残されていたもの
かつて、地方のとある旅館に泊まった家族の娘が、トイレで惨殺されるという事件があった。
事件現場は凄惨を極めた。
全身は滅多刺しにされ、顔は個人の判別もできないほどに破壊されていた。さらに異様な事に、遺体には舌がなかった。
警察はこのむごたらしい事件の捜査に全力をあげたが、少しも事件の真相究明に近づく気配がなかった。
それと言うのも、事件の現場が完全な密室だったためだ。
トイレのドアは内側からカギがかけられていたのだが、それ以外で外部と繋がっているのは、顔を出すことも出来ないような小さな窓と通気口だけだったのだ。
解決のための糸口すら掴めず、関係者の間にあきらめのムードが漂い始めた頃、事件のあった旅館経営者の息子が両親に付き添われてやってきた。
息子はビクビクと、何かにひどく怯えた様子であった。しかし、明らかに何らかの重大な秘密をかかえているらしいことが見て取れた。
真犯人が自首してきたのかと、誰もが思った。
しかし、息子も両親も、ほとんど口を開こうとはせず、1本のビデオテープを差し出すばかりだった。

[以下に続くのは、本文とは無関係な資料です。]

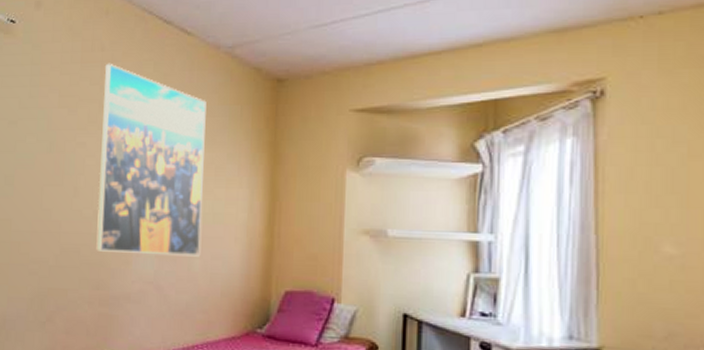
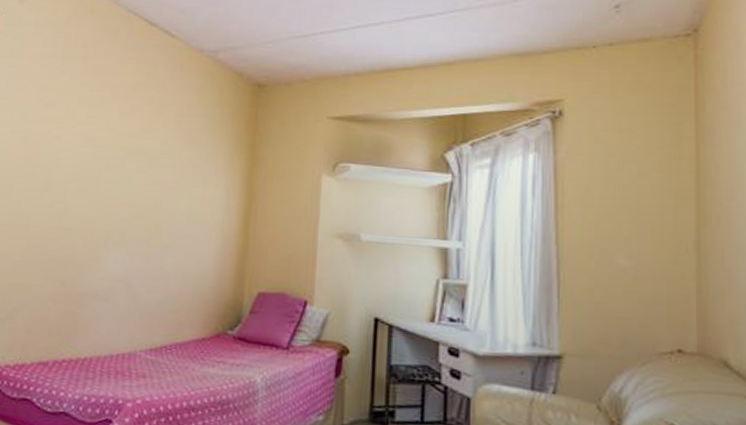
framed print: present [96,63,207,257] -> none [65,59,187,255]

どうやらそのテープに事件の真相が残されているらしく、彼らに逃亡しそうな様子もなかったので、とにかく捜査員達はそれを再生してみることにした。
その時、息子が突然半狂乱になった。彼は明らかにそのテープに怯えているようで、捜査員達の間に緊張が走った。
そして、テープが再生された。この旅館の息子は盗撮の趣味があったらしく、そこには排尿中の被害者女性の姿が映されていた。
誰もが次に起こることを固唾を飲みながら見守っていたその時、例の小窓が開き、そこから身長20センチメートルほどの老婆が現れた。
老婆は手にガラスの破片のようなものを持っていて、それを使って一瞬のうちに女性の喉を掻き切った。
その小さな老婆の凶行はなおも続けられ、あとにはあの日のあの時の女性の惨殺死体が残されていた。
女性が息絶えた頃、老婆は切り取った舌を持ったままカメラの方を見て言った。
「次はお前だよ」
この不条理な凶行の模様を収録したビデオテープは、今も警視庁に保管されているらしい。